Within the last two years all new systems are now AI-based, because you need an extensive, huge amount of data to process in real time in order for the vehicles to drive safely on the road. In order to process all the data, you need a very hefty computing platform that can carry that load and be installed within a vehicle. It’s not cloud computing, it’s edge computing. Everything needs to be installed in a vehicle – but that computing capability wasn’t there.

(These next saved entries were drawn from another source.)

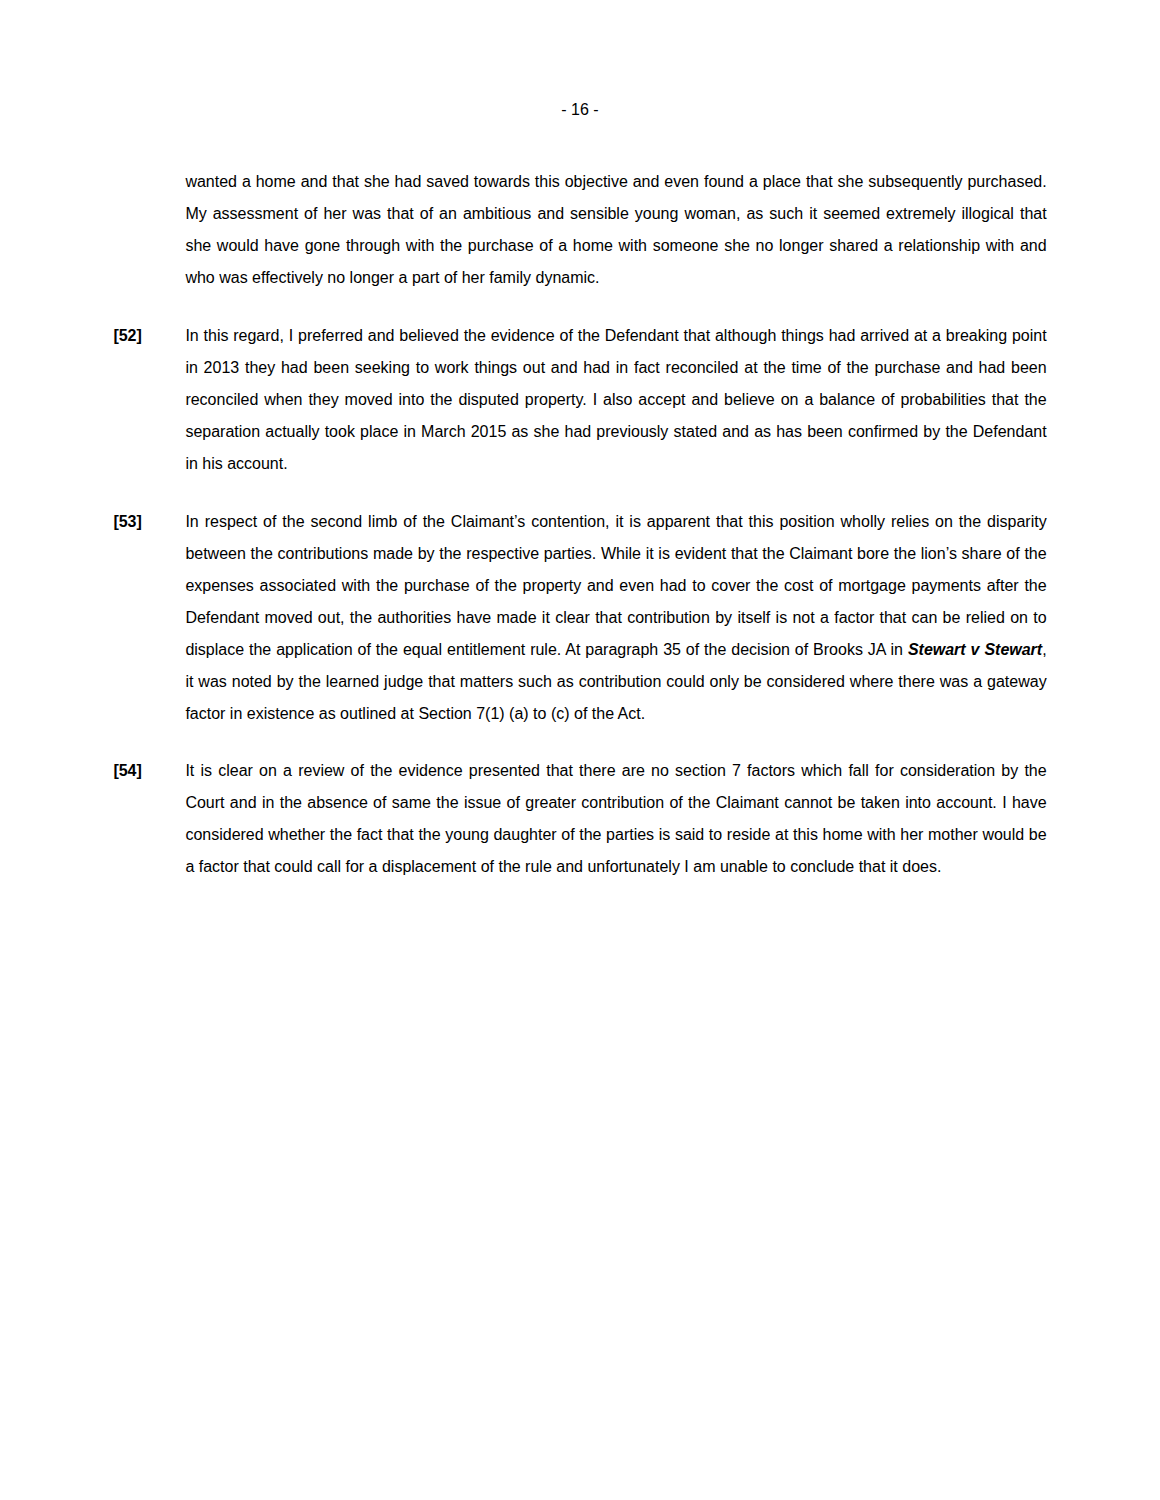- 16 -
wanted a home and that she had saved towards this objective and even found a place that she subsequently purchased. My assessment of her was that of an ambitious and sensible young woman, as such it seemed extremely illogical that she would have gone through with the purchase of a home with someone she no longer shared a relationship with and who was effectively no longer a part of her family dynamic.
[52]
In this regard, I preferred and believed the evidence of the Defendant that although things had arrived at a breaking point in 2013 they had been seeking to work things out and had in fact reconciled at the time of the purchase and had been reconciled when they moved into the disputed property. I also accept and believe on a balance of probabilities that the separation actually took place in March 2015 as she had previously stated and as has been confirmed by the Defendant in his account.
[53]
In respect of the second limb of the Claimant’s contention, it is apparent that this position wholly relies on the disparity between the contributions made by the respective parties. While it is evident that the Claimant bore the lion’s share of the expenses associated with the purchase of the property and even had to cover the cost of mortgage payments after the Defendant moved out, the authorities have made it clear that contribution by itself is not a factor that can be relied on to displace the application of the equal entitlement rule. At paragraph 35 of the decision of Brooks JA in Stewart v Stewart, it was noted by the learned judge that matters such as contribution could only be considered where there was a gateway factor in existence as outlined at Section 7(1) (a) to (c) of the Act.
[54]
It is clear on a review of the evidence presented that there are no section 7 factors which fall for consideration by the Court and in the absence of same the issue of greater contribution of the Claimant cannot be taken into account. I have considered whether the fact that the young daughter of the parties is said to reside at this home with her mother would be a factor that could call for a displacement of the rule and unfortunately I am unable to conclude that it does.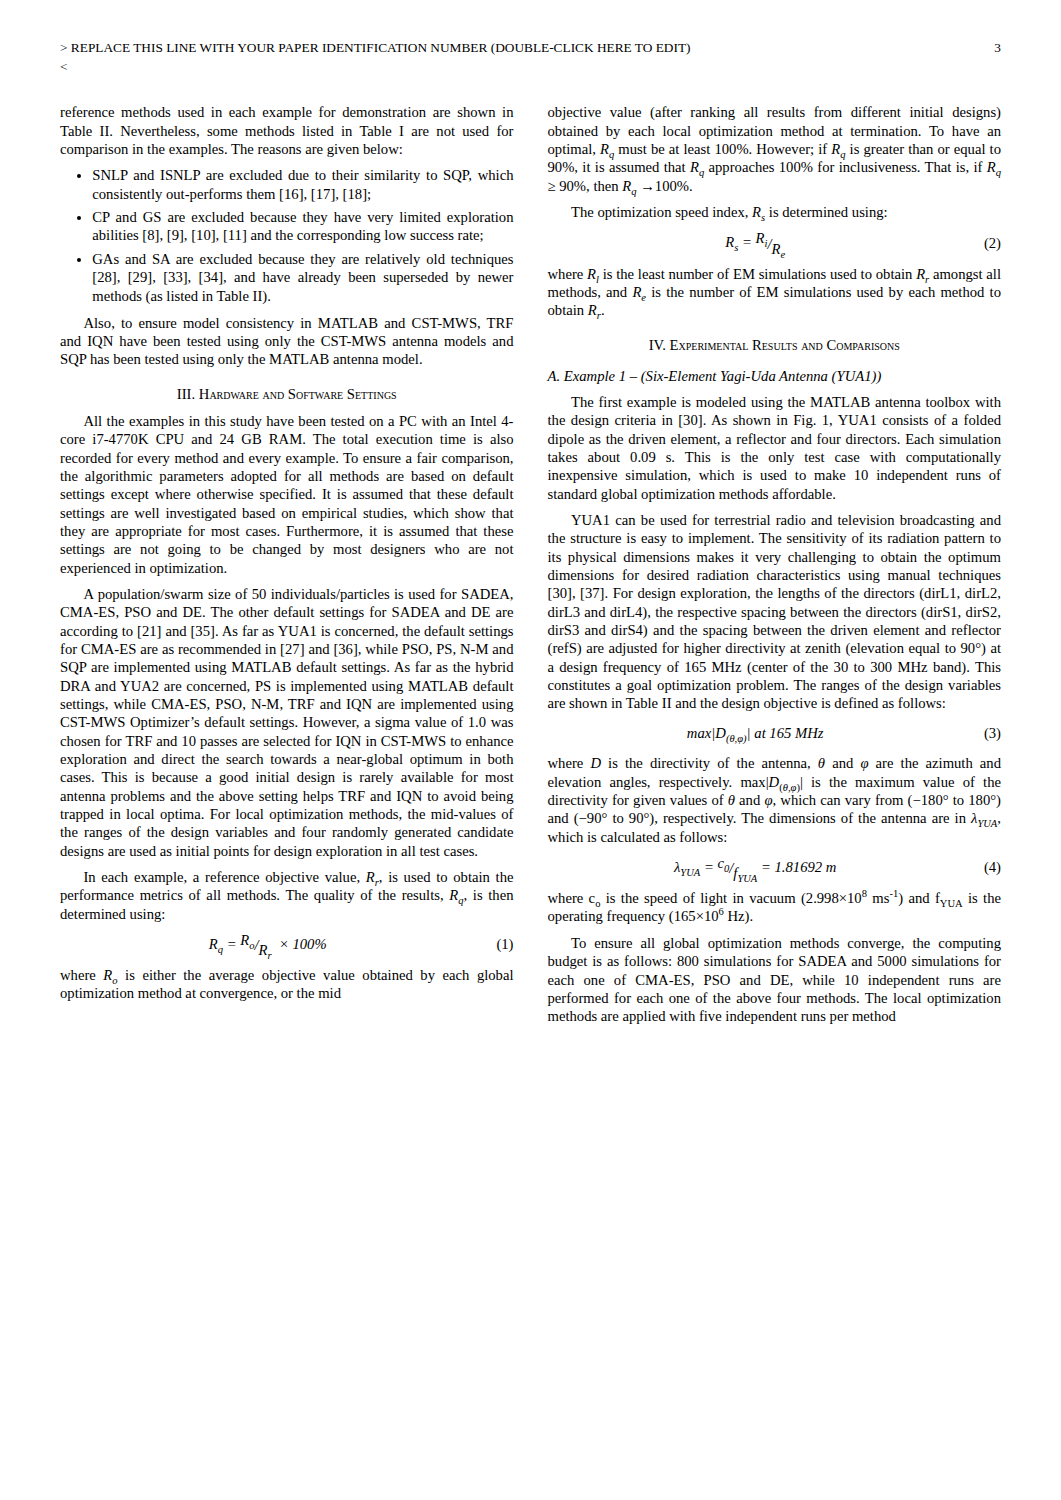> REPLACE THIS LINE WITH YOUR PAPER IDENTIFICATION NUMBER (DOUBLE-CLICK HERE TO EDIT) 3 <
reference methods used in each example for demonstration are shown in Table II. Nevertheless, some methods listed in Table I are not used for comparison in the examples. The reasons are given below:
SNLP and ISNLP are excluded due to their similarity to SQP, which consistently out-performs them [16], [17], [18];
CP and GS are excluded because they have very limited exploration abilities [8], [9], [10], [11] and the corresponding low success rate;
GAs and SA are excluded because they are relatively old techniques [28], [29], [33], [34], and have already been superseded by newer methods (as listed in Table II).
Also, to ensure model consistency in MATLAB and CST-MWS, TRF and IQN have been tested using only the CST-MWS antenna models and SQP has been tested using only the MATLAB antenna model.
III. Hardware and Software Settings
All the examples in this study have been tested on a PC with an Intel 4-core i7-4770K CPU and 24 GB RAM. The total execution time is also recorded for every method and every example. To ensure a fair comparison, the algorithmic parameters adopted for all methods are based on default settings except where otherwise specified. It is assumed that these default settings are well investigated based on empirical studies, which show that they are appropriate for most cases. Furthermore, it is assumed that these settings are not going to be changed by most designers who are not experienced in optimization.
A population/swarm size of 50 individuals/particles is used for SADEA, CMA-ES, PSO and DE. The other default settings for SADEA and DE are according to [21] and [35]. As far as YUA1 is concerned, the default settings for CMA-ES are as recommended in [27] and [36], while PSO, PS, N-M and SQP are implemented using MATLAB default settings. As far as the hybrid DRA and YUA2 are concerned, PS is implemented using MATLAB default settings, while CMA-ES, PSO, N-M, TRF and IQN are implemented using CST-MWS Optimizer’s default settings. However, a sigma value of 1.0 was chosen for TRF and 10 passes are selected for IQN in CST-MWS to enhance exploration and direct the search towards a near-global optimum in both cases. This is because a good initial design is rarely available for most antenna problems and the above setting helps TRF and IQN to avoid being trapped in local optima. For local optimization methods, the mid-values of the ranges of the design variables and four randomly generated candidate designs are used as initial points for design exploration in all test cases.
In each example, a reference objective value, Rr, is used to obtain the performance metrics of all methods. The quality of the results, Rq, is then determined using:
Rq = Ro/Rr × 100% (1)
where Ro is either the average objective value obtained by each global optimization method at convergence, or the mid
objective value (after ranking all results from different initial designs) obtained by each local optimization method at termination. To have an optimal, Rq must be at least 100%. However; if Rq is greater than or equal to 90%, it is assumed that Rq approaches 100% for inclusiveness. That is, if Rq ≥ 90%, then Rq →100%.
The optimization speed index, Rs is determined using:
Rs = Ri/Re (2)
where Rl is the least number of EM simulations used to obtain Rr amongst all methods, and Re is the number of EM simulations used by each method to obtain Rr.
IV. Experimental Results and Comparisons
A. Example 1 – (Six-Element Yagi-Uda Antenna (YUA1))
The first example is modeled using the MATLAB antenna toolbox with the design criteria in [30]. As shown in Fig. 1, YUA1 consists of a folded dipole as the driven element, a reflector and four directors. Each simulation takes about 0.09 s. This is the only test case with computationally inexpensive simulation, which is used to make 10 independent runs of standard global optimization methods affordable.
YUA1 can be used for terrestrial radio and television broadcasting and the structure is easy to implement. The sensitivity of its radiation pattern to its physical dimensions makes it very challenging to obtain the optimum dimensions for desired radiation characteristics using manual techniques [30], [37]. For design exploration, the lengths of the directors (dirL1, dirL2, dirL3 and dirL4), the respective spacing between the directors (dirS1, dirS2, dirS3 and dirS4) and the spacing between the driven element and reflector (refS) are adjusted for higher directivity at zenith (elevation equal to 90°) at a design frequency of 165 MHz (center of the 30 to 300 MHz band). This constitutes a goal optimization problem. The ranges of the design variables are shown in Table II and the design objective is defined as follows:
max|D(θ,φ)| at 165 MHz (3)
where D is the directivity of the antenna, θ and φ are the azimuth and elevation angles, respectively. max|D(θ,φ)| is the maximum value of the directivity for given values of θ and φ, which can vary from (−180° to 180°) and (−90° to 90°), respectively. The dimensions of the antenna are in λYUA, which is calculated as follows:
λYUA = c0/fYUA = 1.81692 m (4)
where co is the speed of light in vacuum (2.998×108 ms-1) and fYUA is the operating frequency (165×106 Hz).
To ensure all global optimization methods converge, the computing budget is as follows: 800 simulations for SADEA and 5000 simulations for each one of CMA-ES, PSO and DE, while 10 independent runs are performed for each one of the above four methods. The local optimization methods are applied with five independent runs per method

Most of the coverage that you see on the news and platforms like LinkedIn is about robotaxis. Robotaxis are not the product that will take the mass market. For example, with Waymo [Alphabet/Google], the hardware that they put on the vehicle is costing around $100,000. You cannot take that hardware and software stack that costs over $100,000 and install it in a vehicle that costs €35,000, there simply isn’t a product market fit for that. In a robotaxi you can, because they drive 14 hours a day on the road and it’s a different business model; when you pull out a driver, which is 95% of the cost, you can justify a return on investment in two years.
There are around 15 robotaxi companies, but none of that technology is going to get to passenger vehicles because it doesn’t fit that market.
At the moment we have Tesla, Mercedes S Class, and BMW Seven Series; that’s it, that’s the three vehicles that are approved for level three autonomy on the road. BMW and Mercedes are only highway, so really only Tesla at the moment.
What do you see the future holding for commercial autonomous driving?
My prediction is that by 2030 many of us won’t drive our vehicles. I think it will start with the younger generations and we see it with the busses. The young generations are jumping into the bus and immediately take out their phone to take videos. The elderly are hesitating.
It’s always about the early adopters and what follows; by 2030 there will be a double-digit ratio of acceptance in terms of percentage of drivers that will use autonomous driving capabilities.